Work instruction:
Scan the data for "dịch" and copy each matching line.

Records shown:

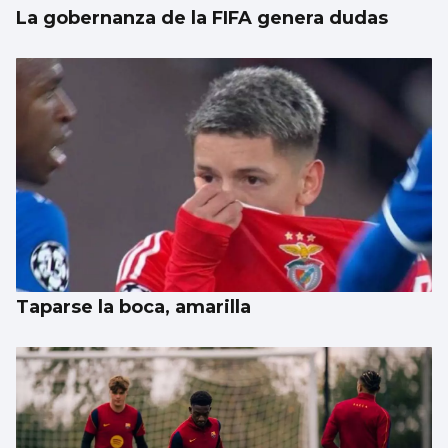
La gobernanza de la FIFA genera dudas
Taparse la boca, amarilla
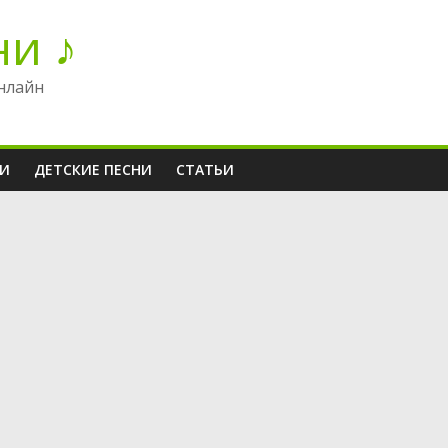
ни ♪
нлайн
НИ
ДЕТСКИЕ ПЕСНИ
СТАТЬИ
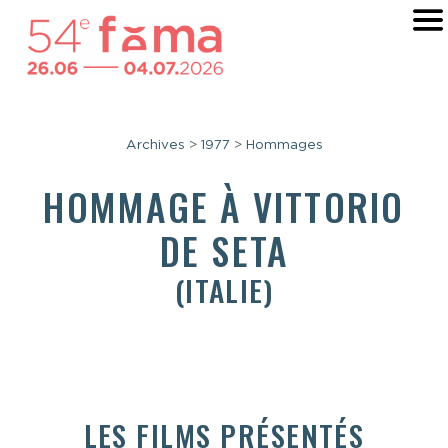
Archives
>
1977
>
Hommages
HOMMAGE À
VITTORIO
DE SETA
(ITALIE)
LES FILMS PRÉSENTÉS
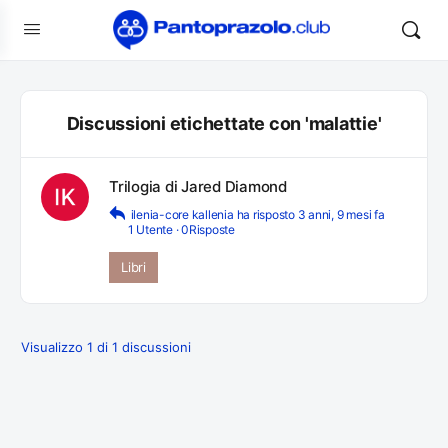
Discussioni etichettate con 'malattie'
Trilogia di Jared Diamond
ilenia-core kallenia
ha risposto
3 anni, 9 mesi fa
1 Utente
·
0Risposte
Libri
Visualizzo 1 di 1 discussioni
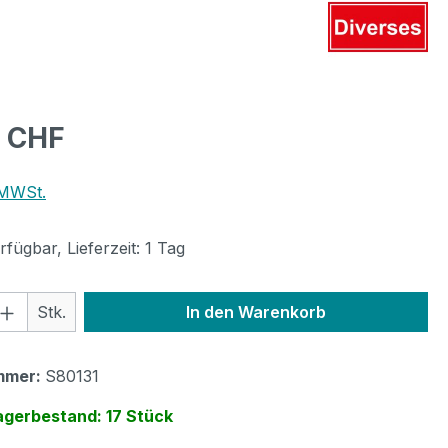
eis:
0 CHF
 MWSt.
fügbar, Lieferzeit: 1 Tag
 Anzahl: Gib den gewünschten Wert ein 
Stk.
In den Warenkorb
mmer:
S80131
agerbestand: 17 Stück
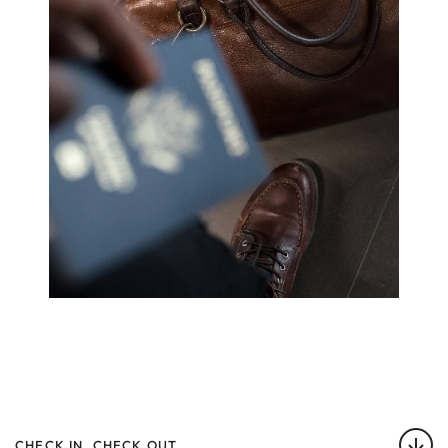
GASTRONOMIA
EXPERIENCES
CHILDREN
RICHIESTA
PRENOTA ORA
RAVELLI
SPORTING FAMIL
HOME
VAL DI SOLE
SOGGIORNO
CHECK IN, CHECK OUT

...

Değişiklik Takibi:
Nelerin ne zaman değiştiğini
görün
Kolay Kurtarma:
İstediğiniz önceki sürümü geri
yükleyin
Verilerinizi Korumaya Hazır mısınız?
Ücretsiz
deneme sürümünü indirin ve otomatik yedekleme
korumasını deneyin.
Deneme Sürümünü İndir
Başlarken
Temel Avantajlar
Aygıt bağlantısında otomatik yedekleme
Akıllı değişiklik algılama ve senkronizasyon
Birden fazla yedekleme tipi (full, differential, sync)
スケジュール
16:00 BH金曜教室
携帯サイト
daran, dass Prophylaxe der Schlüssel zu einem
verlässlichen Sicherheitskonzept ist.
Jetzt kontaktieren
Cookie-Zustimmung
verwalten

--

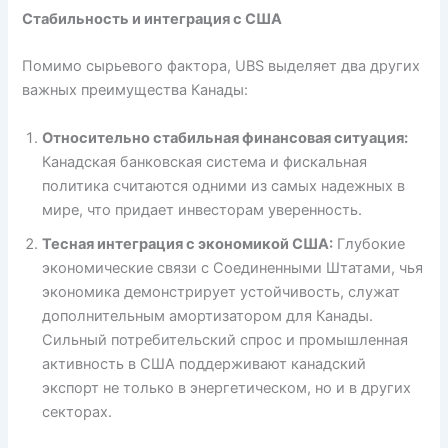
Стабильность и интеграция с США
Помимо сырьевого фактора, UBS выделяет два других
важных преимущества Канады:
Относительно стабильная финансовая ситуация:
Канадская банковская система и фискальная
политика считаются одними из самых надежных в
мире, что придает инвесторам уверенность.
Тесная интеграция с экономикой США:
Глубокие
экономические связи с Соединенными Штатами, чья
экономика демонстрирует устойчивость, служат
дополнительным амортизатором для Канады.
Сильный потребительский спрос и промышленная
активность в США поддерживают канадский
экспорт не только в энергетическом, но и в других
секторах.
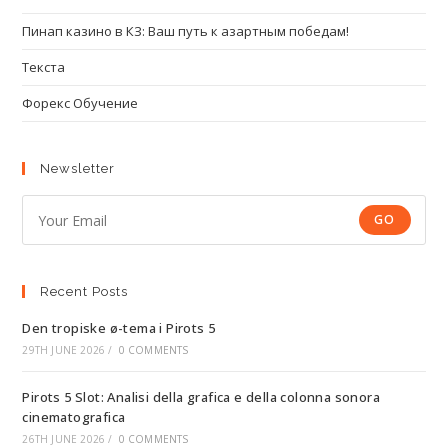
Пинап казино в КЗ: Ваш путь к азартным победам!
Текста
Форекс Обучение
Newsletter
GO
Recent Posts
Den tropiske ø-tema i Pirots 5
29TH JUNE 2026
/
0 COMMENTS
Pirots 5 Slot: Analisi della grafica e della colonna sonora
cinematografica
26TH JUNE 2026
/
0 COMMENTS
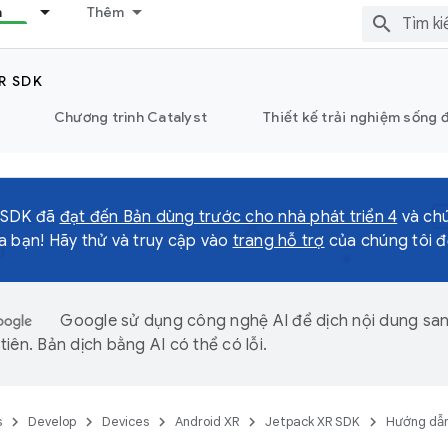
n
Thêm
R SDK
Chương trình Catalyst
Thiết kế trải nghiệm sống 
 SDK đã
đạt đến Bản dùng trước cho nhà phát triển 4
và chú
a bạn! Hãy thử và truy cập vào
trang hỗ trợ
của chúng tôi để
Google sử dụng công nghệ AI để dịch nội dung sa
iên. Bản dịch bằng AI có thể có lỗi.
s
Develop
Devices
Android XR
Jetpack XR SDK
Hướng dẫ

Reply to the exercise:
Google sử dụng công nghệ AI để dịch nội dung sa
iên. Bản dịch bằng AI có thể có lỗi.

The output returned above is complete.